Capitalization vs. Expensing software development costs

I am reading Example 7 | Solved problem | Page 480 | Curriculum Book 3 | Chapter : Long-lived Assets…

The example states that capitalized software development costs are reported as CFI, which makes sense. However, if we expense these cost, instead of capitalizing them, wouldn’t they flow through the income statement? In Question 1 b), they have simply subtracted the capitalized expense from CFO! I would believe that if these expenses are “expensed”, they would decrease the net income after considering the taxes, and in turn, reduce CFO. Isn’t it?

For instance, if CFO is 100, Capitalized expense is 5 (in CFI), and tax rate is 30%, EBITDA is 15, then new CFO won’t be 100-5 = 95 (which is what Curriculum has done) but CFO - ((EBITDA - Expense)*(1-tax)) = 100 - (15-5)*0.7 = 100-7 = 93. Correct?

I’d appreciate if someone could clarify this. I googled this topic, but I couldn’t find any good resource.

Thanks in advance.

Your idea is correct, but your execution isn’t.

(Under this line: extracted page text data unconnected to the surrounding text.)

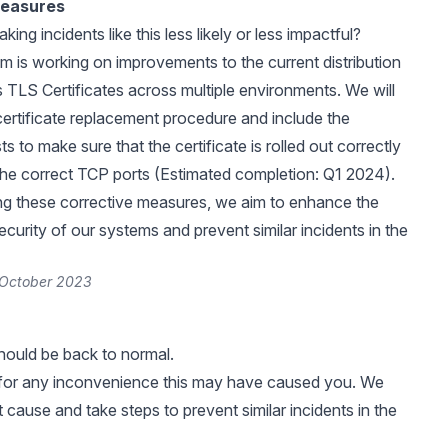
Measures
ng incidents like this less likely or less impactful?
 is working on improvements to the current distribution
s TLS Certificates across multiple environments. We will
ertificate replacement procedure and include the
ts to make sure that the certificate is rolled out correctly
he correct TCP ports (Estimated completion: Q1 2024).
ng these corrective measures, we aim to enhance the
 security of our systems and prevent similar incidents in the
 October 2023
should be back to normal.
for any inconvenience this may have caused you. We
 cause and take steps to prevent similar incidents in the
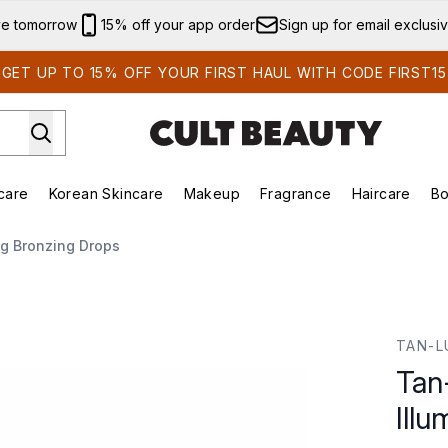
Skip to main content
ve tomorrow
15% off your app order
Sign up for email exclusi
GET UP TO 15% OFF YOUR FIRST HAUL WITH CODE FIRST15
care
Korean Skincare
Makeup
Fragrance
Haircare
Bo
ds)
Enter submenu (Summer Shop)
Enter submenu (Skincare)
Enter submenu (Korean Skincare)
Enter submenu (Makeup)
E
ng Bronzing Drops
ng Bronzing Drops
TAN-L
Tan
Ill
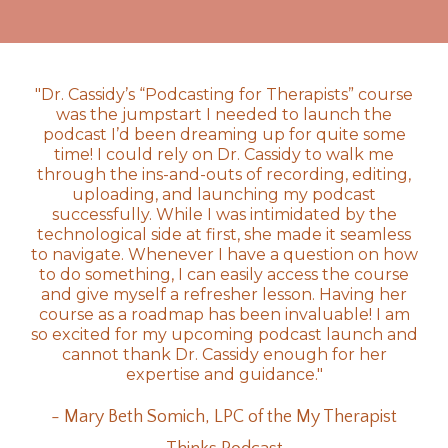
"Dr. Cassidy’s “Podcasting for Therapists” course
was the jumpstart I needed to launch the
podcast I’d been dreaming up for quite some
time! I could rely on Dr. Cassidy to walk me
through the ins-and-outs of recording, editing,
uploading, and launching my podcast
successfully. While I was intimidated by the
technological side at first, she made it seamless
to navigate. Whenever I have a question on how
to do something, I can easily access the course
and give myself a refresher lesson. Having her
course as a roadmap has been invaluable! I am
so excited for my upcoming podcast launch and
cannot thank Dr. Cassidy enough for her
expertise and guidance."
- Mary Beth Somich, LPC of the My Therapist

If the expense were capitalized it would reduce taxes by 5 × 30% = 1.5. Therefore, CFO would be:

100 – 5 + 1.5 = 96.5.

It appears that you’re subtracting the change in taxes when you should be adding it.

You should e-mail CFA Institute (info@cfainstitute.org) and mention this to them; it’s an error that they should correct.

Thank you S2000magician. However, shouldn’t the net cash flow (i.e. total change in CFI and CFO) remain the same? I am unhappy with CFA because I wasted 4 hours on this. :frowning:

Before-tax cash flow is the same.

After-tax cash flow might not be, as here.